> What to do
Return, in their exact form, the lines that lie between the start of the data below and the line containing "legume: none [303,383,344,412]", with both ends included.

> Input records
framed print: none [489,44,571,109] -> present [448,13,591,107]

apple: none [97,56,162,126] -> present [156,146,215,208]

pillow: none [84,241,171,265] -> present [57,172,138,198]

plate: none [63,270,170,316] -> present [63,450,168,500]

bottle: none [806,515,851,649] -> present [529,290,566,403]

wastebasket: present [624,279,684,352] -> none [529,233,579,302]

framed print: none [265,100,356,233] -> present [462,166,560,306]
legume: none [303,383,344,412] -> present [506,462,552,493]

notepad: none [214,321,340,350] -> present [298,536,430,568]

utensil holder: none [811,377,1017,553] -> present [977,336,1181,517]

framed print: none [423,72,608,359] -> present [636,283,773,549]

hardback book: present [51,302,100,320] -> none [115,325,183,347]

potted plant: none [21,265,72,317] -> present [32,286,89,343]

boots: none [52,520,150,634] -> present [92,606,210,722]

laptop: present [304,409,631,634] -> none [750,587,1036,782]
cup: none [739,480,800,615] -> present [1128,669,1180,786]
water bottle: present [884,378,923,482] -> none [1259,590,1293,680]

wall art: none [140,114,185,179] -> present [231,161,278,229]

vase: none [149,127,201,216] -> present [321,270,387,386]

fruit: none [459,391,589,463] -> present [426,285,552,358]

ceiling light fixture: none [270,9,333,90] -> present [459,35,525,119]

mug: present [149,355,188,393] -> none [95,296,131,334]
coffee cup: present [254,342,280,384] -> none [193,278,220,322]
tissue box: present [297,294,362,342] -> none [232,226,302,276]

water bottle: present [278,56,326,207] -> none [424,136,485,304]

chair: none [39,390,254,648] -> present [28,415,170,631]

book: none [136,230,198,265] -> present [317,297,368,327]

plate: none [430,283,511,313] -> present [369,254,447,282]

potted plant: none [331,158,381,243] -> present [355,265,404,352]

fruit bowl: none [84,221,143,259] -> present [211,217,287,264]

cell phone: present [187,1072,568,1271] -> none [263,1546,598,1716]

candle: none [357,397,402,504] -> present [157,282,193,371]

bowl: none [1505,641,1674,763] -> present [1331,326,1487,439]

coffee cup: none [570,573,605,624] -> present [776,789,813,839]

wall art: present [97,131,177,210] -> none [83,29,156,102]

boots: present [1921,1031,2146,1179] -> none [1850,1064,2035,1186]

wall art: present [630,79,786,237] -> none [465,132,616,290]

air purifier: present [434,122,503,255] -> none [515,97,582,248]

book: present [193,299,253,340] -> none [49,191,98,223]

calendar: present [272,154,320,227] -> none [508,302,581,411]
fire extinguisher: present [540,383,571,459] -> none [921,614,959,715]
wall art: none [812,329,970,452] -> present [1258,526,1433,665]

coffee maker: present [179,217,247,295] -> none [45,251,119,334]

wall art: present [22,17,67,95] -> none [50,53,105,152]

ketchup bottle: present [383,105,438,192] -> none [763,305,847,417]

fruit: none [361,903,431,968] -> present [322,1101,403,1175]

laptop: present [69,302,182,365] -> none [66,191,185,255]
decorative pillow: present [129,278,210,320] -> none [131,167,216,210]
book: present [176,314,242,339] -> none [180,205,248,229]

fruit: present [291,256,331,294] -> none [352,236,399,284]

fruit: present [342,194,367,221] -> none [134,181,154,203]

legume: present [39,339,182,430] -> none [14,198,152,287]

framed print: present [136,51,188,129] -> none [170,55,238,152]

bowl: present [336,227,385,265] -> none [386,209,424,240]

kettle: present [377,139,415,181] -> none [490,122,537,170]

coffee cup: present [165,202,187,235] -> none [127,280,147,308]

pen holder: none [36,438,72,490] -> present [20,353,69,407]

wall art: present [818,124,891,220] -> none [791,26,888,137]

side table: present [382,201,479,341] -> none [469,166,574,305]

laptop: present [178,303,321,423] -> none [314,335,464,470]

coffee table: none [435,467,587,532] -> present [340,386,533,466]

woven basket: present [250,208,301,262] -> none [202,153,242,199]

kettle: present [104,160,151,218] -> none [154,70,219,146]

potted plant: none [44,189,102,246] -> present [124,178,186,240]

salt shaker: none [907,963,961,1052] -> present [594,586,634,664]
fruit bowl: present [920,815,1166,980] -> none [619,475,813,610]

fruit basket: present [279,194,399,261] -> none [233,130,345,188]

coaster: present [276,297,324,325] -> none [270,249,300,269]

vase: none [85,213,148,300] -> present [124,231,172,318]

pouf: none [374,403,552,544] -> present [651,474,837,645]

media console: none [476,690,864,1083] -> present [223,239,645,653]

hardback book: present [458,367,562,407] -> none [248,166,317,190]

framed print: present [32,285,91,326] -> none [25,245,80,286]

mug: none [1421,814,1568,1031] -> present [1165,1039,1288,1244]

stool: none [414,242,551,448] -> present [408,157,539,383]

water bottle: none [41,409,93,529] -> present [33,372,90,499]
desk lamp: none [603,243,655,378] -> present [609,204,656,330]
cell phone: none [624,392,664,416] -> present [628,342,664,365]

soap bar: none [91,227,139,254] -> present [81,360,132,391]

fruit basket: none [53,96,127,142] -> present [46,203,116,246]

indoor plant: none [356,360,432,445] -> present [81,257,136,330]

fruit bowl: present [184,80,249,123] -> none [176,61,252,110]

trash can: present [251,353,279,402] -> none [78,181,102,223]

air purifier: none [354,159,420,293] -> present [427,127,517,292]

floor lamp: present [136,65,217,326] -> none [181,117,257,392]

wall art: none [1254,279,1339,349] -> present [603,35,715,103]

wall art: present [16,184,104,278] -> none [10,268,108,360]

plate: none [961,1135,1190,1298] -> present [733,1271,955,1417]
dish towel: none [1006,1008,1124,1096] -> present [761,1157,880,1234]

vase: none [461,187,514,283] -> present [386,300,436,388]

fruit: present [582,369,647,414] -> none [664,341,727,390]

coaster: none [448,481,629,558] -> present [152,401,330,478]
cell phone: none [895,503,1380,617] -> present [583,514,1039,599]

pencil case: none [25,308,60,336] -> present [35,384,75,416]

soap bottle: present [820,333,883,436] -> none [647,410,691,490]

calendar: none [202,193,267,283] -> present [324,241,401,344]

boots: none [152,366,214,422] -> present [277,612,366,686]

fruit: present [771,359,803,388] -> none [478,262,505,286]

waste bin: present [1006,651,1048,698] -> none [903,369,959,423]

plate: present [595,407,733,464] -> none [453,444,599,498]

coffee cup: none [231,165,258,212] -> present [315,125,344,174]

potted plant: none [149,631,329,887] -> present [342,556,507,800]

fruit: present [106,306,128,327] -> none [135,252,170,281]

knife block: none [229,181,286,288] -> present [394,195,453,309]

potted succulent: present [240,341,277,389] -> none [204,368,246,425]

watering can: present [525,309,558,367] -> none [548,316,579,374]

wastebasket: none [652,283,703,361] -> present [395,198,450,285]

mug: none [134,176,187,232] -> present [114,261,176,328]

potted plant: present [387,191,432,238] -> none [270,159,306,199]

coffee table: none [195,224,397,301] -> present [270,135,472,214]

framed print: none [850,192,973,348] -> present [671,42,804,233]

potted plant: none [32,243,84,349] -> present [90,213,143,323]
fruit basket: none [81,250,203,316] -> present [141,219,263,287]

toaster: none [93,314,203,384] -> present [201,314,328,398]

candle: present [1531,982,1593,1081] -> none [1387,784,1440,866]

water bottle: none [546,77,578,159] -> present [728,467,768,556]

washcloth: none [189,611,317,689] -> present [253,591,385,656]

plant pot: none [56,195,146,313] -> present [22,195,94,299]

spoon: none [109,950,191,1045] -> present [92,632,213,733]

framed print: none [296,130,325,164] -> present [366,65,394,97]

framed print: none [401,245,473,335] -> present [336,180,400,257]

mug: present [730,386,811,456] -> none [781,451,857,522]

> Task output
framed print: none [489,44,571,109] -> present [448,13,591,107]

apple: none [97,56,162,126] -> present [156,146,215,208]

pillow: none [84,241,171,265] -> present [57,172,138,198]

plate: none [63,270,170,316] -> present [63,450,168,500]

bottle: none [806,515,851,649] -> present [529,290,566,403]

wastebasket: present [624,279,684,352] -> none [529,233,579,302]

framed print: none [265,100,356,233] -> present [462,166,560,306]
legume: none [303,383,344,412] -> present [506,462,552,493]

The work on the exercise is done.